#### [RECORDS SHOWN]

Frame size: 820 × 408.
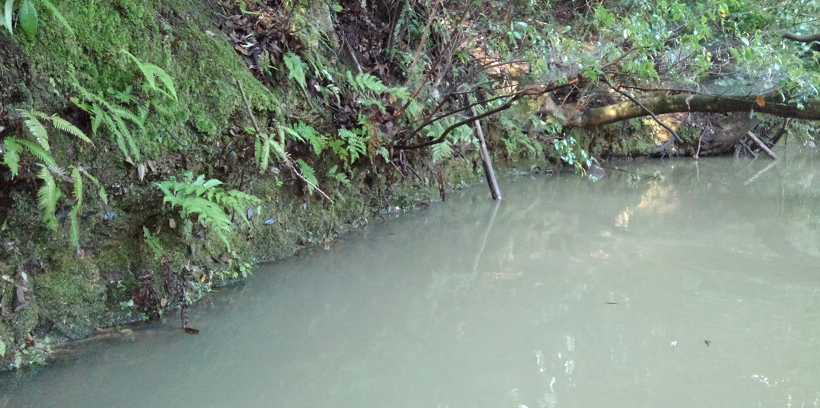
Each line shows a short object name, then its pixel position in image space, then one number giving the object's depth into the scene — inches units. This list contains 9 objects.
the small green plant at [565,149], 224.2
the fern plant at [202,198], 108.8
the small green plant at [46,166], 86.3
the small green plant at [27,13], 89.8
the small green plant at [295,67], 151.3
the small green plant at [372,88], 156.8
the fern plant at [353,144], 158.0
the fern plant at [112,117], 99.4
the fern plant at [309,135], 148.1
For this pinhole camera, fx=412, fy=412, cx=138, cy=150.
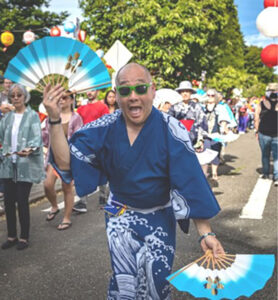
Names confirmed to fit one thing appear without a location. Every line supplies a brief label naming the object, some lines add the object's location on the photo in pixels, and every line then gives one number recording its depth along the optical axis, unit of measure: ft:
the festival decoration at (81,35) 42.32
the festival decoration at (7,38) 48.03
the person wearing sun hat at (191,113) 23.11
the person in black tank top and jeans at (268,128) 27.40
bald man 7.20
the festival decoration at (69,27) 37.42
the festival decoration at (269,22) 21.71
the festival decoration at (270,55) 23.08
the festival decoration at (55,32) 41.92
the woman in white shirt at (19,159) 15.53
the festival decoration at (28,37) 48.06
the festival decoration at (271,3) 22.19
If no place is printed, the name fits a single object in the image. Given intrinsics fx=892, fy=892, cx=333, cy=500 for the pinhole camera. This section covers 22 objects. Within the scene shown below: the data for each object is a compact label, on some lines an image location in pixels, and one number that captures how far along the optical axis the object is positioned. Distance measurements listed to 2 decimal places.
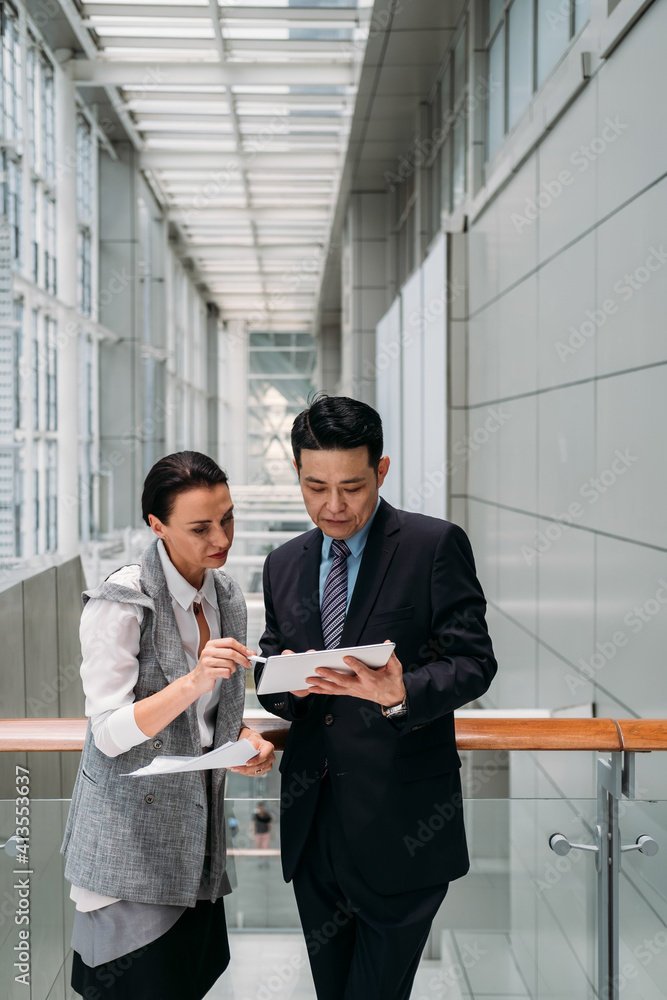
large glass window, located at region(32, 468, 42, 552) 11.16
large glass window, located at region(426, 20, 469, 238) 10.18
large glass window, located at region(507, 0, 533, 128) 7.23
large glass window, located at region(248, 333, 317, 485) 37.38
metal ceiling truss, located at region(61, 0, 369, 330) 10.95
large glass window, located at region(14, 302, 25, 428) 10.06
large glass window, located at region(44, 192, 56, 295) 11.50
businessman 2.16
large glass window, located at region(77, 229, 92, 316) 13.84
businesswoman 2.08
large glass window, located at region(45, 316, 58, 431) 11.60
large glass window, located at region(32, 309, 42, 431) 10.93
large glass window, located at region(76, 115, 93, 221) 13.71
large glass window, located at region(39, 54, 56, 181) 11.46
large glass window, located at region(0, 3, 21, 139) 9.52
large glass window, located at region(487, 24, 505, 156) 8.32
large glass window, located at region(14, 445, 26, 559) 10.07
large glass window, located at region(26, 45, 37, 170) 10.88
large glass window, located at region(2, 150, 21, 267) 9.60
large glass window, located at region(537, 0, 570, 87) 6.20
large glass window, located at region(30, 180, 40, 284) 10.90
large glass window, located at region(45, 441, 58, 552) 11.86
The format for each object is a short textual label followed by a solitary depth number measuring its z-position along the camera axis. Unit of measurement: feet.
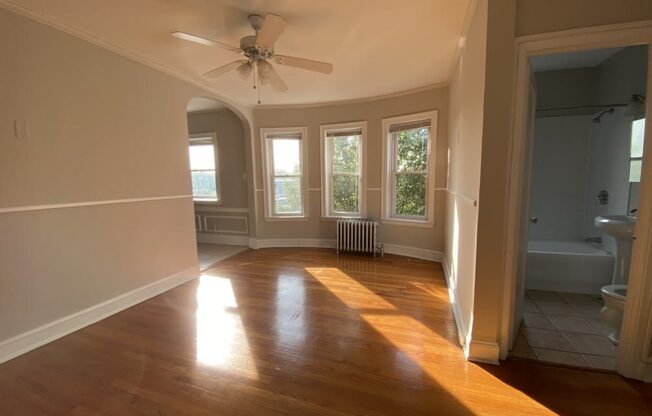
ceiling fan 6.42
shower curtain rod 10.60
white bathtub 9.21
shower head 10.32
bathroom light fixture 8.60
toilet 6.06
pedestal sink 6.80
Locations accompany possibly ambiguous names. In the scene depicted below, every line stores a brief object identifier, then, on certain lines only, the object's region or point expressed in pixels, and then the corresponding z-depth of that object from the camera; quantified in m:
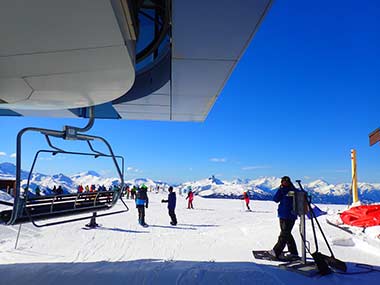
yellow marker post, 10.32
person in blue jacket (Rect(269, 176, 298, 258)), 4.99
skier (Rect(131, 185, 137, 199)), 20.84
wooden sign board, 6.59
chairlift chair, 2.44
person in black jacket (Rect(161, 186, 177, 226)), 9.34
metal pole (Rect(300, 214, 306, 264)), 4.54
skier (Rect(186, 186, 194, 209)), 15.18
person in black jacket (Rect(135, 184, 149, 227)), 9.33
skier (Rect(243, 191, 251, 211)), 14.50
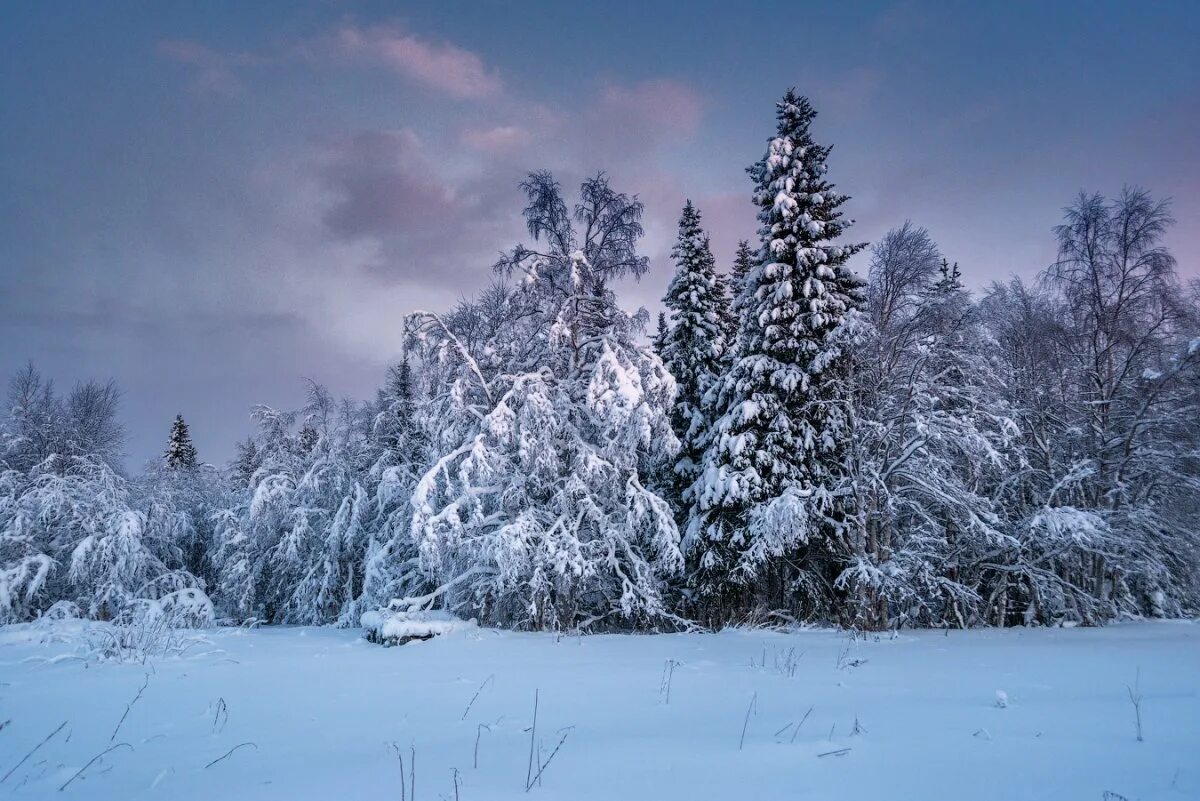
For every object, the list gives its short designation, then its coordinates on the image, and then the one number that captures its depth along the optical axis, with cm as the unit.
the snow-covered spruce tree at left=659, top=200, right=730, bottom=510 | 1744
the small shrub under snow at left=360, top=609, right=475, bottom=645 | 1216
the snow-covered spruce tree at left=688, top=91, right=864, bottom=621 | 1420
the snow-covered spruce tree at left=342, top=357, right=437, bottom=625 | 1716
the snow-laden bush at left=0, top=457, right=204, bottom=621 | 1762
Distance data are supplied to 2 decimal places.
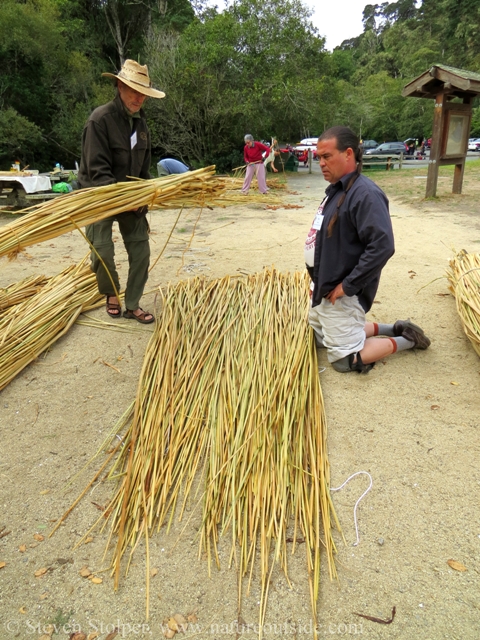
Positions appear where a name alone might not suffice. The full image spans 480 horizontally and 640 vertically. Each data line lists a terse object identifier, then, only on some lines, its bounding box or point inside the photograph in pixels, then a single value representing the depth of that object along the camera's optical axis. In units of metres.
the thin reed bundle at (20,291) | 3.01
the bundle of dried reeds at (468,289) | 2.43
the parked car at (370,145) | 25.55
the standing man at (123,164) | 2.49
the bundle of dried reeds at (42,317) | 2.45
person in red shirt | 8.66
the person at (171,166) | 7.24
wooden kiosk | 6.91
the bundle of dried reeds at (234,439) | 1.50
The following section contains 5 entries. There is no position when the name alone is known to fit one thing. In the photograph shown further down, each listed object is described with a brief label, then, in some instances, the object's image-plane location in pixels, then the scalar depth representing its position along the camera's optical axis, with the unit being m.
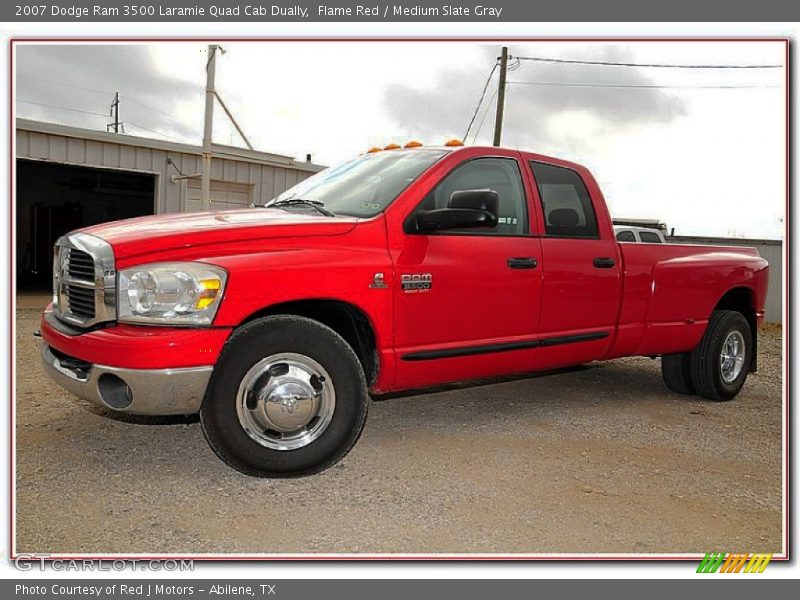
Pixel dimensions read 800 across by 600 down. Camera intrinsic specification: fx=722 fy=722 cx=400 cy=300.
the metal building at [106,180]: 14.10
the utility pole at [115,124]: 33.87
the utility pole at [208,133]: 14.48
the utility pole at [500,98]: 19.23
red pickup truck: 3.61
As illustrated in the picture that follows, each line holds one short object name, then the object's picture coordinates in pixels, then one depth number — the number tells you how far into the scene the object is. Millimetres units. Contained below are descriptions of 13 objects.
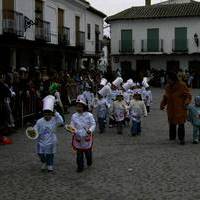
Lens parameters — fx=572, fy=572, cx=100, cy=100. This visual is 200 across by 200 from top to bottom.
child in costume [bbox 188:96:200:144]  13055
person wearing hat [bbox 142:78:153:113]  20016
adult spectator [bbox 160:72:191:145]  13141
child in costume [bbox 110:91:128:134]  14930
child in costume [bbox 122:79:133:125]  16725
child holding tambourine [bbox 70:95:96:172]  9898
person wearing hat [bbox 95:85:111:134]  15172
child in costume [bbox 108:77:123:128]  16002
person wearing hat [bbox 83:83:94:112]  16050
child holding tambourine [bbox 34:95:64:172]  9789
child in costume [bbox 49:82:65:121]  16488
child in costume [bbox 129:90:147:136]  14492
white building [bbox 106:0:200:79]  48125
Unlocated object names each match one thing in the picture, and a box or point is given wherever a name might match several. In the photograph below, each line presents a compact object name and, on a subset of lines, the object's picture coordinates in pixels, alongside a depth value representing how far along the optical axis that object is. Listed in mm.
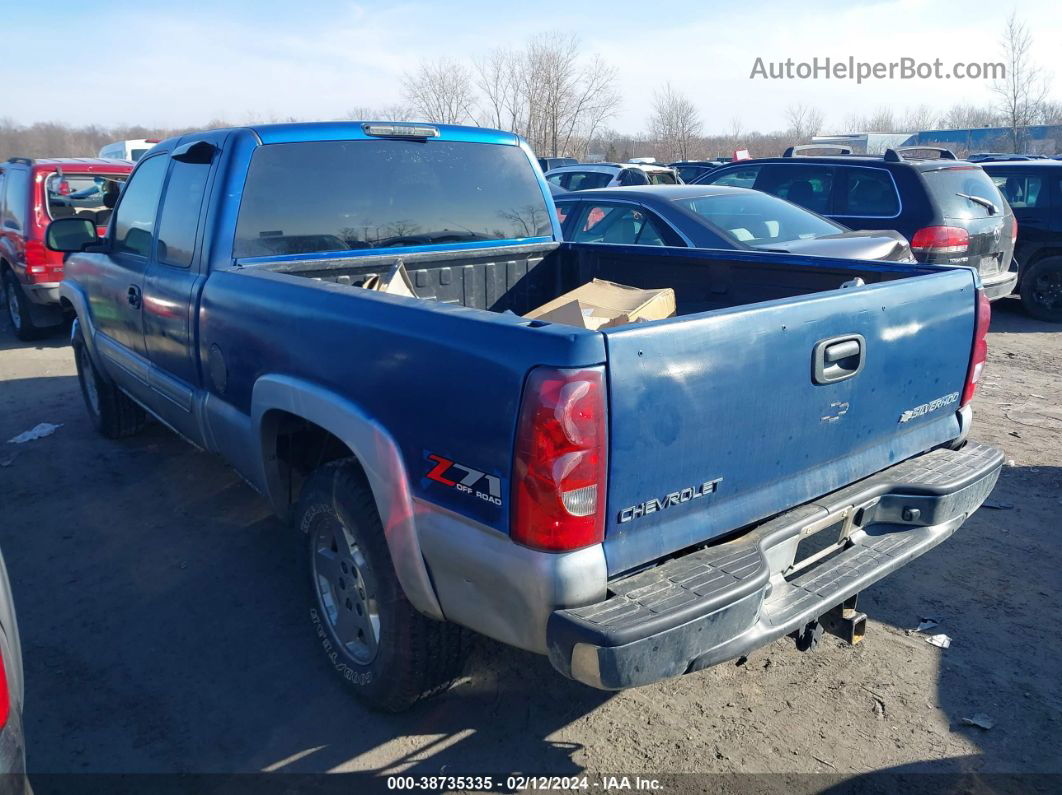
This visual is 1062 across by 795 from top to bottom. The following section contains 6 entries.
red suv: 8727
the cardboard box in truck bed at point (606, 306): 3535
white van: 23562
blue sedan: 6389
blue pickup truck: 2131
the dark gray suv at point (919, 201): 8031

#### [DIRECTIONS]
Copy out exactly, with no pictures, the lines of the data from the first one through the line bearing "the festival decoration at (271,3) 22.19".

#### [SOLUTION]
Frame size: 820 × 408.
Each line shows a short object name, then its pixel position in image space, then one number giving the object's depth into the scene — inches units. This list contains 9 objects.
the small green plant at [565,149], 224.2
the fern plant at [202,198], 108.8
the small green plant at [46,166], 86.3
the small green plant at [27,13], 89.8
the small green plant at [295,67], 151.3
the small green plant at [372,88], 156.8
the fern plant at [353,144], 158.0
the fern plant at [112,117], 99.4
the fern plant at [309,135], 148.1
For this pinhole camera, fx=412, fy=412, cx=138, cy=150.
Names confirmed to fit one thing appear without a location. Every line supplies a brief label naming the object, some lines add the object's location on the photo in pixels, and every line then gives one number recording its depth along the optical axis, unit of measure: ft:
the festival decoration at (81,35) 42.32
the festival decoration at (7,38) 48.03
the person wearing sun hat at (191,113) 23.11
the person in black tank top and jeans at (268,128) 27.40
bald man 7.20
the festival decoration at (69,27) 37.42
the festival decoration at (269,22) 21.71
the festival decoration at (270,55) 23.08
the festival decoration at (55,32) 41.92
the woman in white shirt at (19,159) 15.53
the festival decoration at (28,37) 48.06
the festival decoration at (271,3) 22.19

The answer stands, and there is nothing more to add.